PROVIDED MATERIAL:
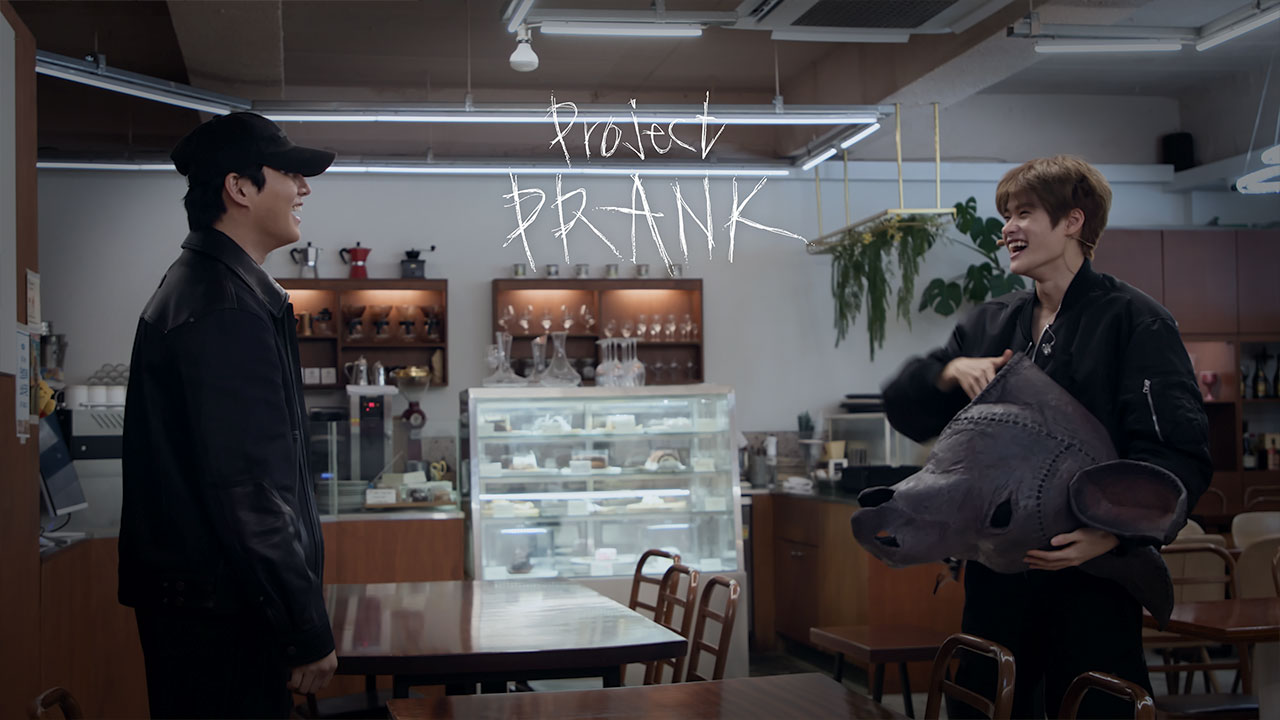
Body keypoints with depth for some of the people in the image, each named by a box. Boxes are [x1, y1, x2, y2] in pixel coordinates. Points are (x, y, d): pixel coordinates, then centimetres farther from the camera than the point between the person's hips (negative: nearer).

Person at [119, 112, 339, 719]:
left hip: (195, 601, 10)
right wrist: (307, 633, -19)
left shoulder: (198, 284, 15)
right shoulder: (226, 309, -19)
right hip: (221, 615, -10)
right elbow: (248, 490, -24)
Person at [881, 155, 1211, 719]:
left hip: (1092, 580, -6)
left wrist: (1116, 530, -30)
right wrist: (949, 371, -7)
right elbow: (905, 411, 14)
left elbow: (1180, 455, -15)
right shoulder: (988, 325, 14)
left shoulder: (1134, 322, -6)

WORK INSTRUCTIONS:
Copy every line of the records above word for word, leaving out the pictures.

RESPONSE FOR THIS EXERCISE:
Body keypoints with depth for some of the people in the image, each named by a box. Boxes are [x1, y1, x2, y2] in pixel coordinates. Points are (x, y, d): pixel coordinates, then centimetres farther from the camera than the point between the person's hips (negative: nearer).

Person at [119, 112, 339, 719]:
left hip: (195, 601, 10)
right wrist: (307, 633, -19)
left shoulder: (198, 284, 15)
right shoulder: (226, 309, -19)
right hip: (221, 615, -10)
right elbow: (248, 490, -24)
Person at [881, 155, 1211, 719]:
left hip: (1092, 580, -6)
left wrist: (1116, 530, -30)
right wrist: (949, 371, -7)
right elbow: (905, 411, 14)
left elbow: (1180, 455, -15)
right shoulder: (988, 325, 14)
left shoulder: (1134, 322, -6)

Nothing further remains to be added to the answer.